In more historical terms, a number of scholars, including myself, have demonstrated the creation of distinctive Taiwanese identities during the years of Japanese rule. Far from following the intentions of Japanese assimilation policies, residents of Taiwan drew upon their cultural heritage, new professional and labor associations, globally circulating ideas of self-determination and participatory politics, and modern cosmopolitanism to forge new identities. They displayed their new consciousness in calls for independence from Japan, drives for voting rights and an autonomous legislature for Taiwan within the Japanese Empire, and a wide range of social and cultural behaviors, from local politics to social work to religious festivals. Some inhabitants focused on nationalism and political independence, whereas others concentrated on ethnic community within a pluralistic political entity. All of these behaviors clearly distinguished them from the Japanese settlers and the colonial government that attempted to transform them into loyal Japanese subjects. Instead, a majority of the population became Taiwanese, albeit in ways that excluded Taiwan’s indigenous peoples.

That they had not remained Chinese – at least not as people and the government in China defined that term during the early 20th century – became very clear to everyone on the scene soon after the end of World War II. Although the rhetoric of the ROC government stressed reunion and recovery, and used the term “retrocession” (guangfu) to describe Taiwan’s incorporation into its territory, government officials looked upon the Taiwanese as people who had been tainted by Japanese influence and needed to be remade as Chinese citizens.

Those Taiwanese themselves displayed genuine enthusiasm for the end of Japanese rule and the arrival of Chinese civilian and military representatives in October 1945, but quickly realized the vast distance between how they saw themselves and how they were perceived by the new governing regime. They had forged their identities in burgeoning modern metropolises and in relation to modern capitalist industries, and yet the Chinese government described them as backward. Those with roots in China had centered religious practices in their new identities to resist Japanese assimilation, and now the ROC government targeted those practices for suppression as pernicious traditions. Even though many Taiwanese learned the new national language of Chinese, as they had Japanese before, they felt no connection to the national struggles and heroes that they were now told to embrace.

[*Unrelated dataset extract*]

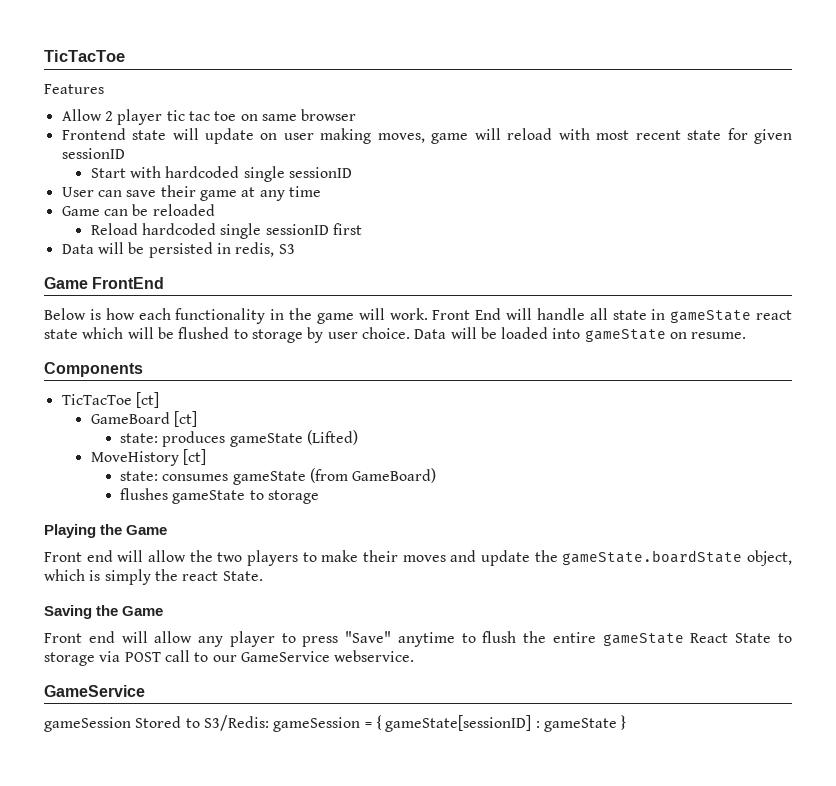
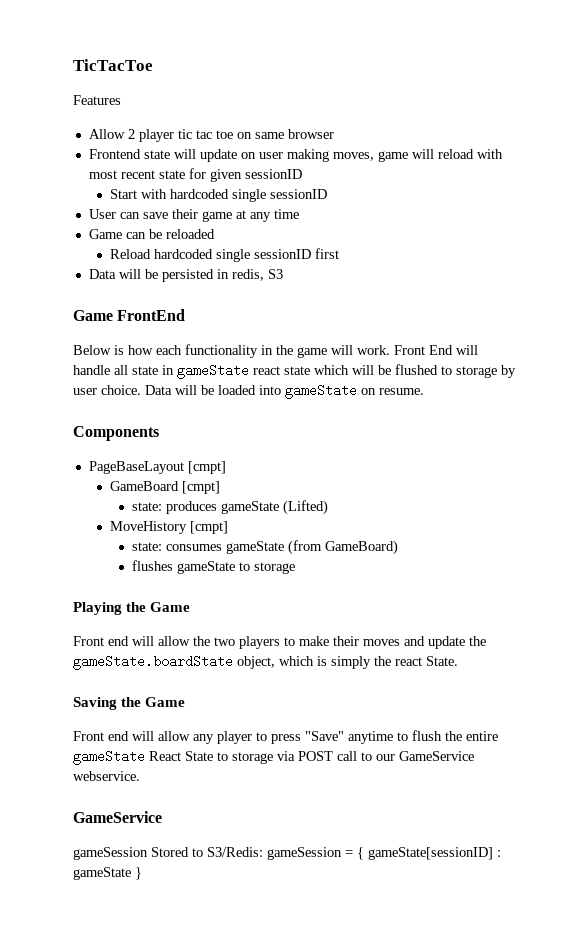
[61,392,159,408] TicTacToe [ct] -> [88,461,226,474] PageBaseLayout [cmpt]
[174,411,198,427] [ct] -> [182,481,221,494] [cmpt]
[183,449,207,465] [ct] -> [190,521,229,534] [cmpt]

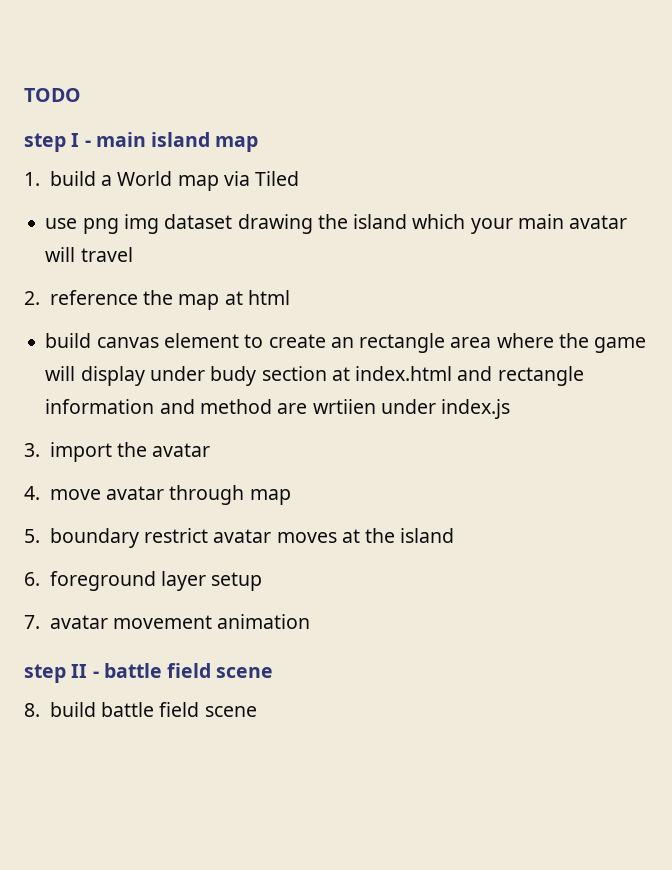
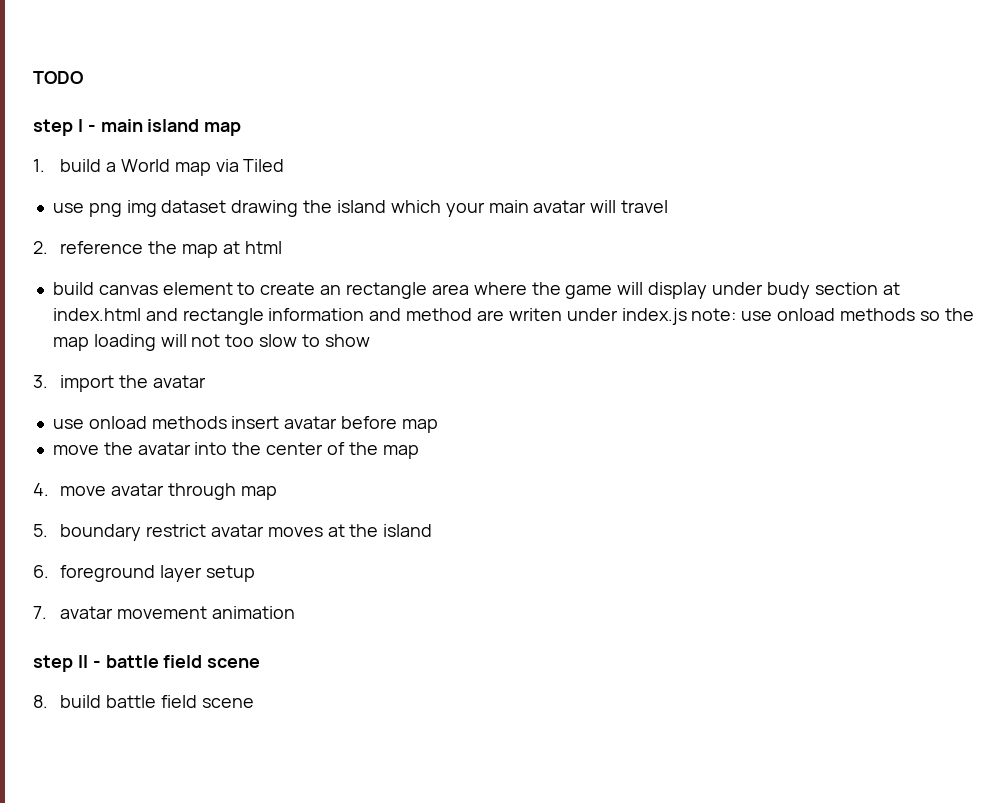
[312,399,376,414] wrtiien -> [508,308,562,321] writen
[24,442,211,462] // 3. import the avatar -> [691,308,974,321] [52,334,370,351] [33,375,206,392] [52,416,438,433] [52,442,419,459] note: use onload methods so the map loading will not too slow to show // 3. import the avatar // use onload methods insert avatar before map // move the avatar into the center of the map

All of these markers of separation were evident before 1947, when the divergence between Taiwanese and Chinese came into high relief during the 2-28 Uprising and its brutal suppression by Nationalist Chinese military forces, and the White Terror that began soon thereafter. Political opposition to the Nationalist Party and pro-independence sentiment went underground or overseas, but Taiwanese identities intensified. Although sharp divisions continued to exist between indigenous and non-indigenous populations, by the 1990s many defined “Taiwanese” to include both groups. Decades of single-party rule under martial law by Chiang Kai-shek’s regime did not effectively instill most of Taiwan’s residents with a new sense of Chinese national identity. Indeed, most of the roughly 1 million people who left China for Taiwan, and their descendants, came to identify themselves with Taiwan, not China.

The ROC nevertheless successfully continued Taiwan’s condition of political separation from China, a fact that has been in existence now for almost all of the past 126 years, and it has maintained full sovereignty for about seven decades. Chinese insistence on the idea of Taiwan as a part of China has failed to convince the roughly 23 million Taiwanese.

As Cena’s apology shows, Chinese views have been much more effective in shaping international opinion, but they do not change Taiwan’s modern history or the reality that Taiwan is a country. Individuals, countries, and companies can make their own choices about how to interact with China and its citizens, but they should do so with an accurate understanding of the underlying history.